Rodolfo Rincón Taracena

Job:
Medium:
Beats Covered:
Gender:
Local or Foreign:
Freelance:

Rincón,
54, was last seen leaving the newsroom around 8 p.m. He had just finished an
investigative article on a criminal gang targeting cash-machine customers in Villahermosa, capital of the southern Gulf coast state of Tabasco.

Rincón
was considered a dogged and seasoned crime reporter. The day before he
vanished, the newspaper ran a two-page spread in which he described illicit “drugstores,”
or 
narcotiendas, run by traffickers. The story,
which named several suspects, was accompanied by a map pinpointing the
distribution centers and a photograph showing a family allegedly selling drugs.
In his cash-machine story, Rincón specified where the criminals’ safe houses
were. “It was his typical exclusive,” Roberto Cuitláhuac, the paper’s crime
editor, told CPJ.

Rincón
was used to getting threats, according to his longtime partner, Olivia Alaniz
Cornelio, but a threat he received a month before his disappearance seemed to
unnerve him.
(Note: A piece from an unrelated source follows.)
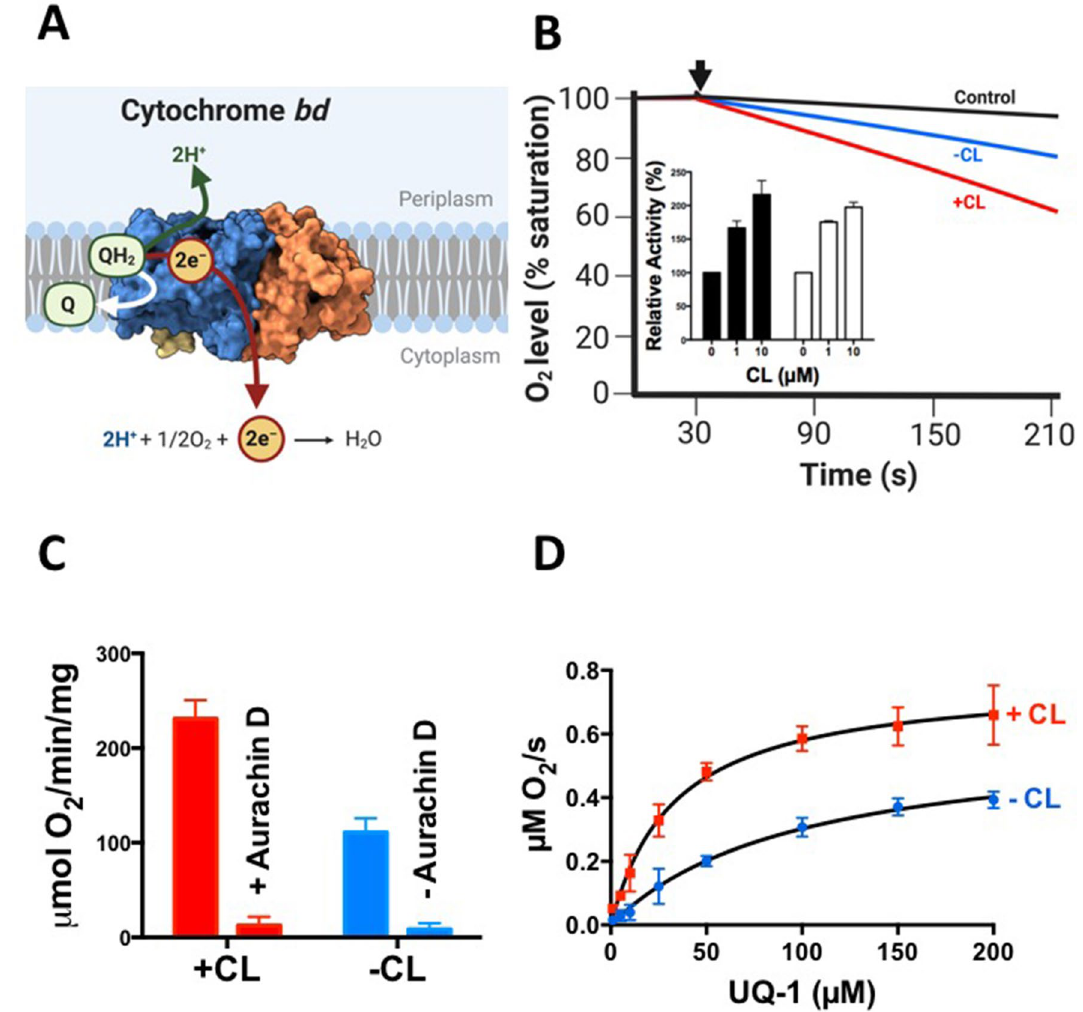
Figure 1. Activation of E. coli cytochrome bd by CL. ( A ) Enzymatic function of cytochrome bd (PDB ID: 6RKO 42 , figure created with BioRender 52 ). ( B ) The effect of CL (10 μM) on oxygen consumption activity by cytochrome bd (final conc. 2 nM) purified from E. coli was determined using a Clark-type electrode. The reaction was initiated by addition of ubiquinone-1 + DTT (arrow), the negative control contained ubiquinone-1 and DTT, but no cytochrome bd . Inset: Dependency of activation on the pre-incubation time at the indicated CL concentrations. The enzyme was incubated with CL prior to starting the reaction for either 3 min (black bars) or 60 min (white bars). ( C ) Impact of the inhibitor aurachin D (400 nM) on oxygen consumption by cytochrome bd in the presence or absence of 10 µM CL. ( D ) Effect of CL on the K M value of E. coli cytochrome bd . Curve fit was done with a simple Michaelis–Menten analysis; R 2 values in the absence and presence of CL were 0.978 and 0.969, respectively. Average values were calculated from at least two biological replicates at 37 °C; error bars represent standard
At the time, rival crime groups eager to control the state’s
strategic drug smuggling routes had begun resorting to beheadings and other
forms of horrific violence. 

On
March 1, 2010, Silvia Cuéllar, the spokesperson for the Tabasco state attorney general’s office,
told a press conference that Rincón had been kidnapped and killed by the Zetas
criminal group. Five low-level members allegedly confessed to the crime, with
the killer identified as a man who had died in a June 2007 gunfight with Tabasco police. The
authorities said the burned remains of a body found in 2007 belonged to Rincón,
although DNA tests were inconclusive.

The
suspects were charged with homicide and participation in organized criminal
activity. They were being detained as of June 2010 pending trial.

Tabasco Hoy journalists told CPJ that they
were very skeptical of the investigation, in part because of the inconclusive
DNA tests. Members of the
Tabasco Hoy staff, who spoke on condition of anonymity for safety reasons, told CPJ
that they had received threats in response to their criticism of the probe.